Podcasts: There are many on Wagner, mostly focusing on whether his racism led to Nazism, but none on this book specifically.

Brow: People think that opera is intimidatingly high-brow because it's mostly in a foreign language, but actually the plots are quite simple, and frankly goofy, and that, in combination with the costumes, set and the fact that a character will often take 25 minutes to die on stage, makes it more kitsch than high art. Nonetheless, as long as it retains its reputation as being an expensive, difficult art form reserved for the moneyed set, it will remain in its rarefied brow ranking.

Summary: The book starts with a short biography of Wagner, a notoriously difficult man, then analyses his operas, then finally deals with his antisemitism and whether it led to the Holocaust.

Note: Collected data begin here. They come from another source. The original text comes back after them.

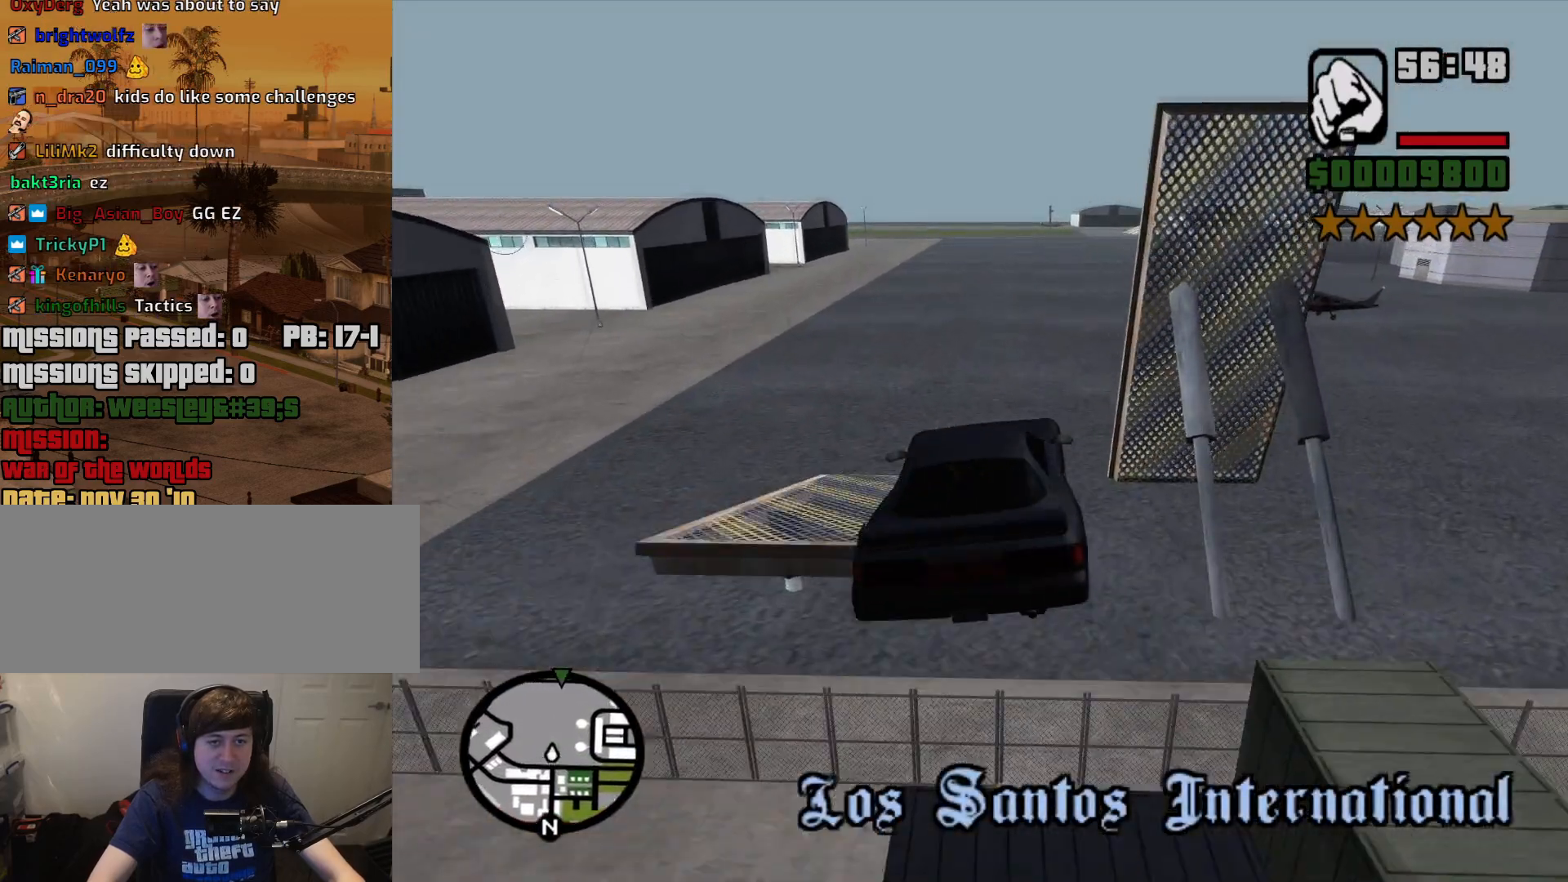
{"keys": ["5"], "mouse": [], "events": [[83, "5", "up"], [133, "5", "down"], [133, "d", "down"], [317, "d", "up"]]}
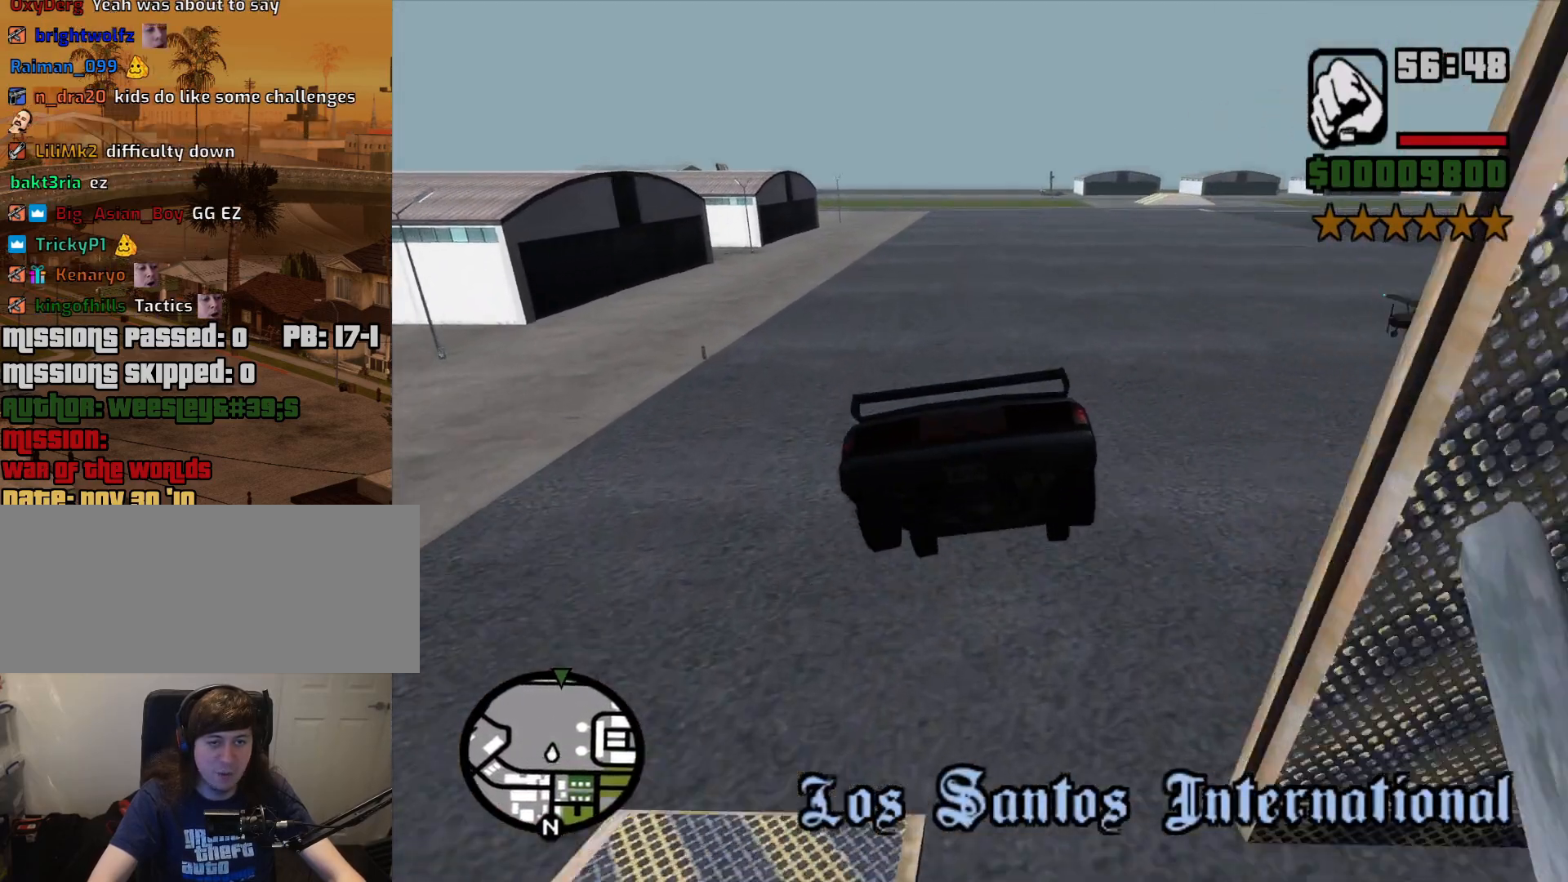
{"keys": ["5"], "mouse": [], "events": [[283, "d", "down"], [417, "d", "up"]]}
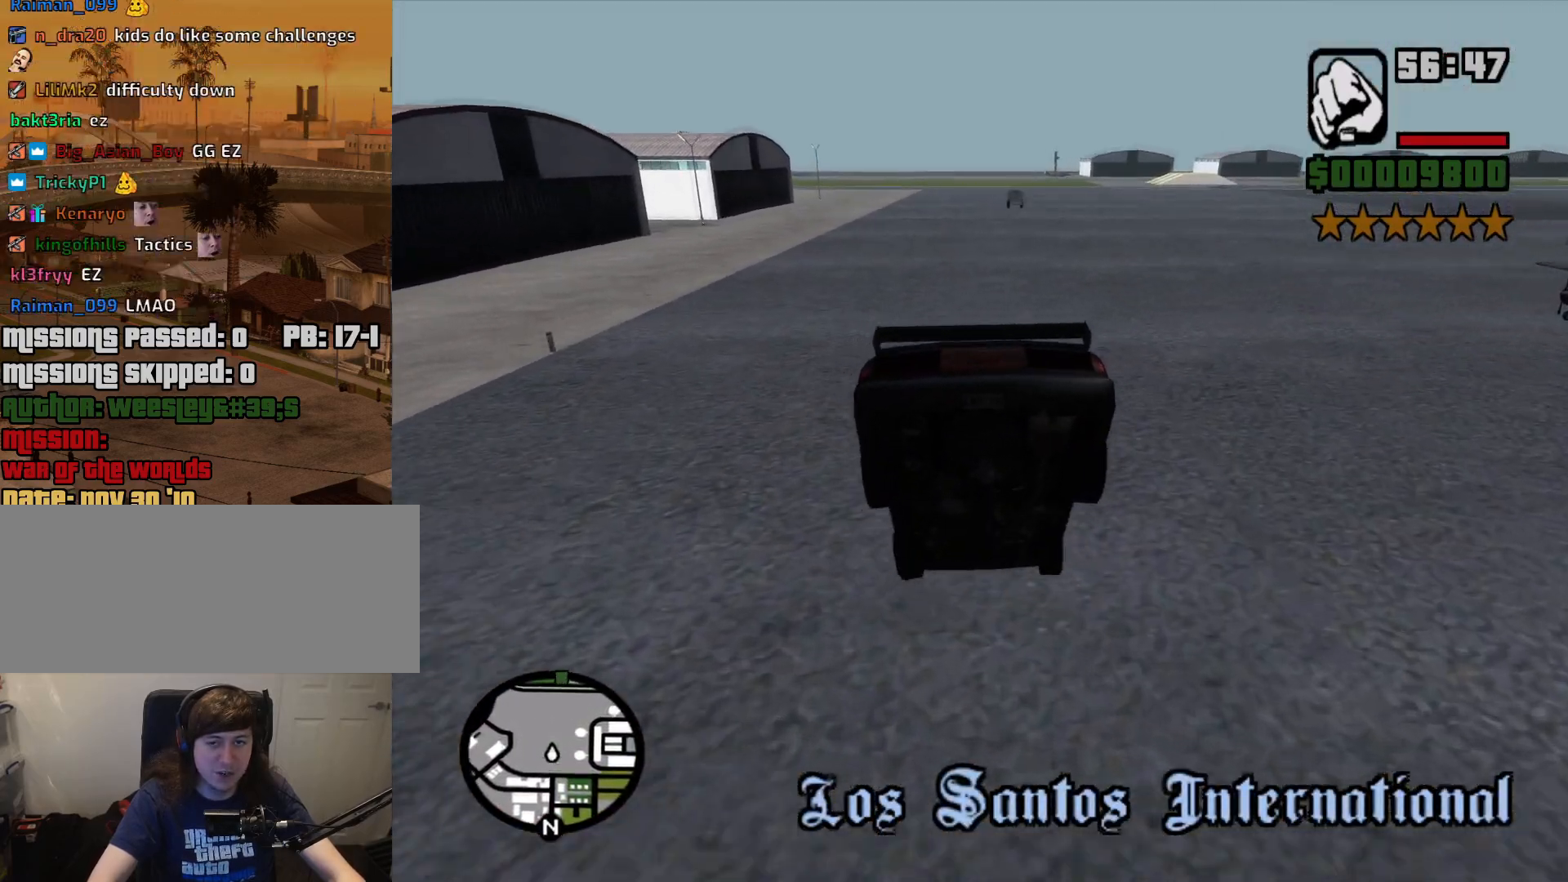
{"keys": ["d", "w"], "mouse": [], "events": [[17, "w", "down"], [117, "5", "up"], [150, "d", "down"], [250, "d", "up"], [400, "d", "down"]]}
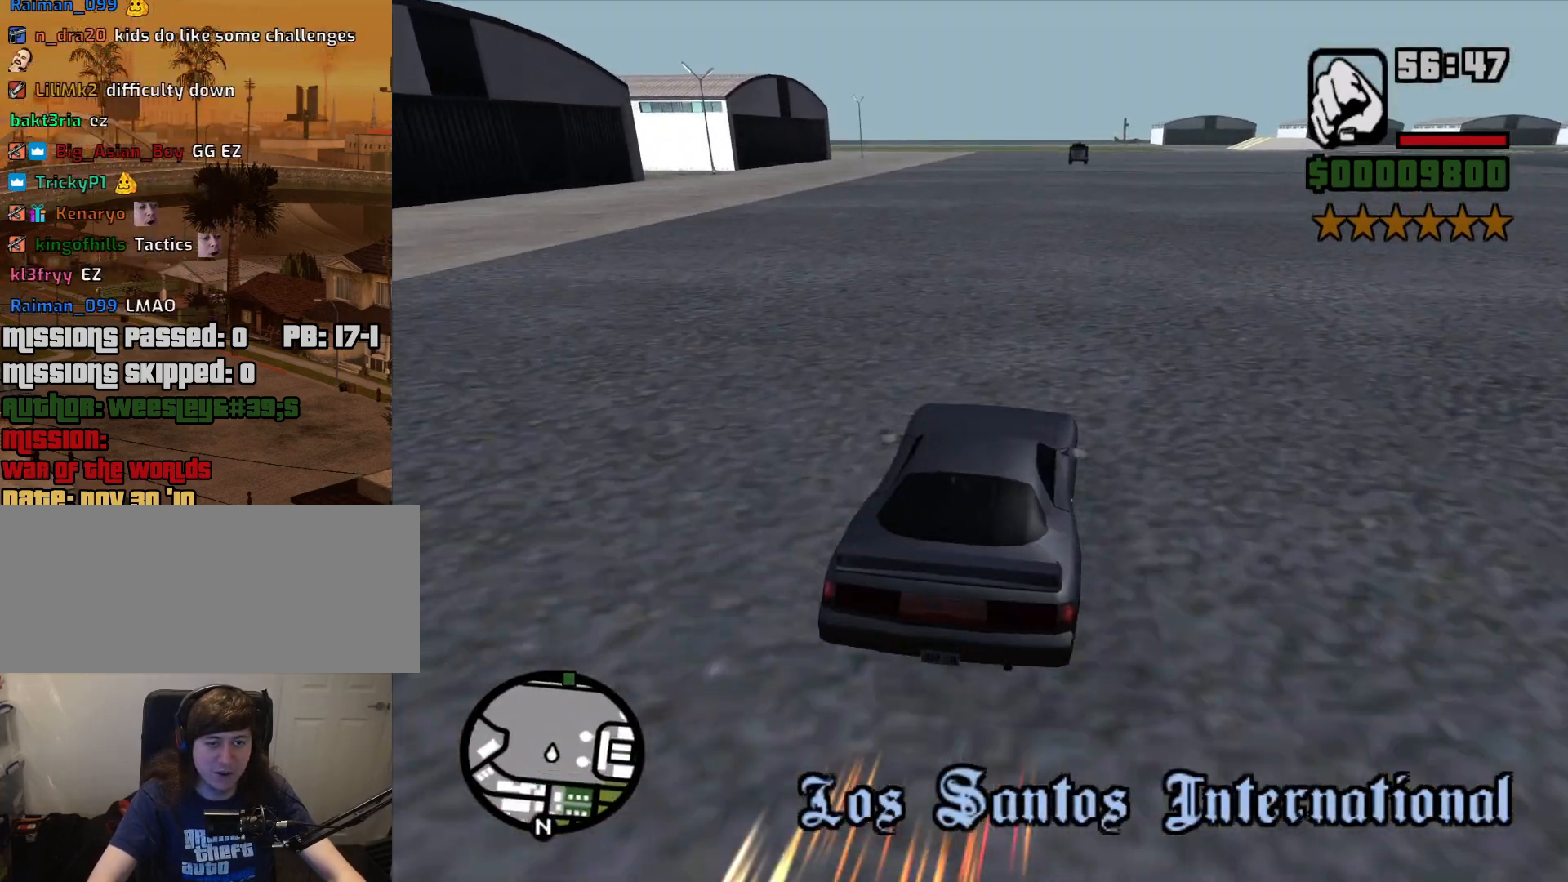
{"keys": ["w"], "mouse": [], "events": [[33, "d", "up"], [133, "d", "down"], [217, "d", "up"], [400, "d", "down"], [450, "d", "up"]]}
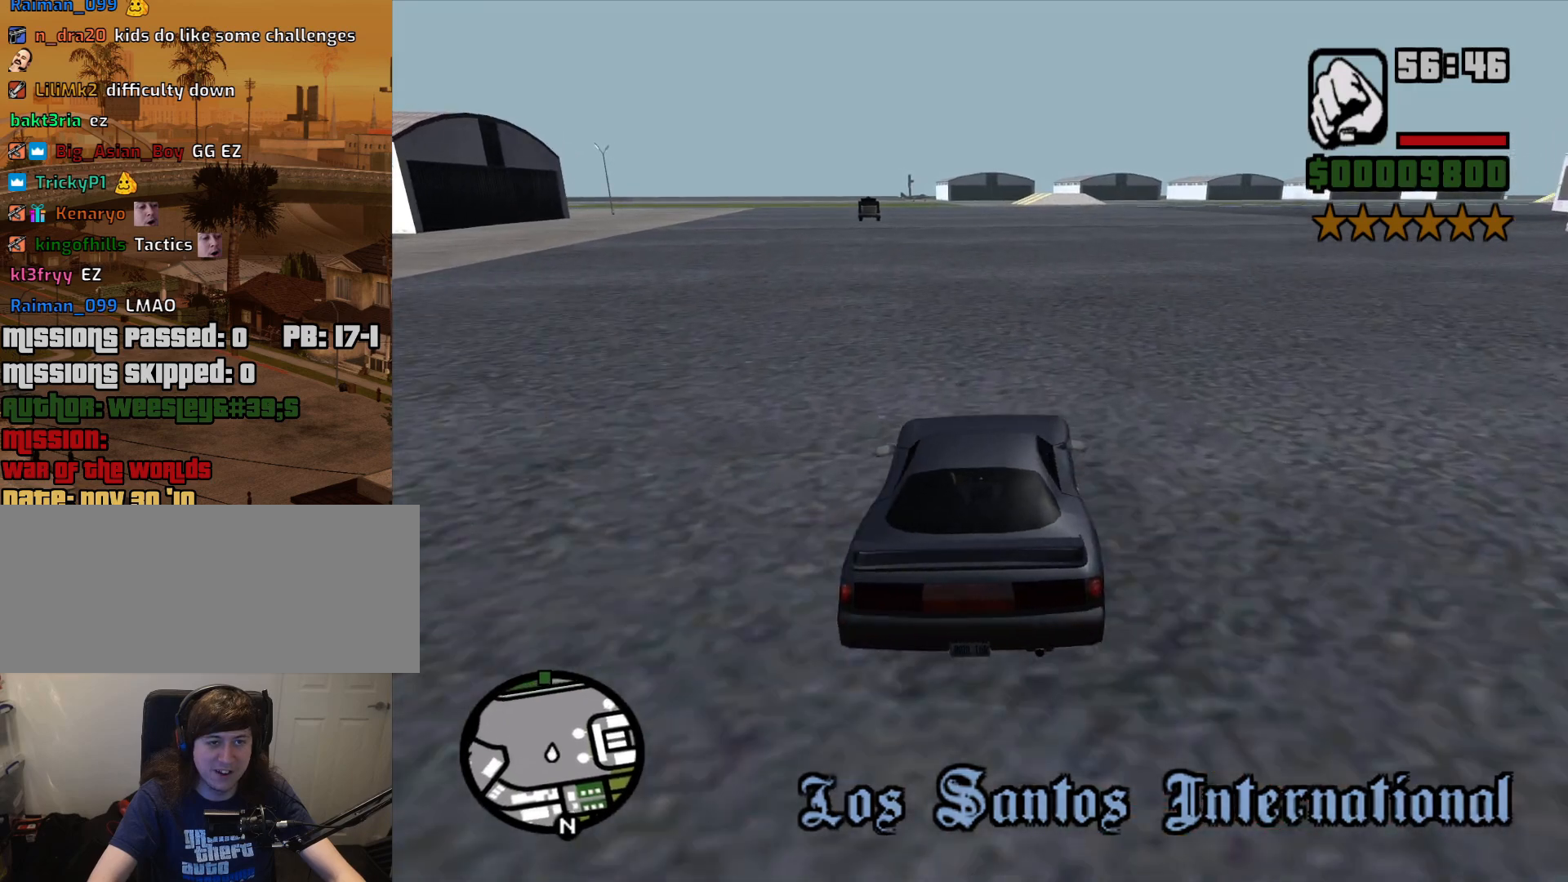
{"keys": ["d", "w"], "mouse": [], "events": [[100, "d", "down"], [233, "d", "up"], [383, "d", "down"]]}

But should you read it? It's the Wagner 200 year, and so you can expect to see a lot of advertisements for his operas, especially since, racism or no, it's the one way opera houses can guarantee they will sell out for at least a few nights. If those adverts do arouse your curiosity, by all means buy this book so you'll have some idea of what you're watching and the fevered, brilliant, temperamental (he hated France nearly as much as he hated Jews, for not liking his operas) mind it sprang from.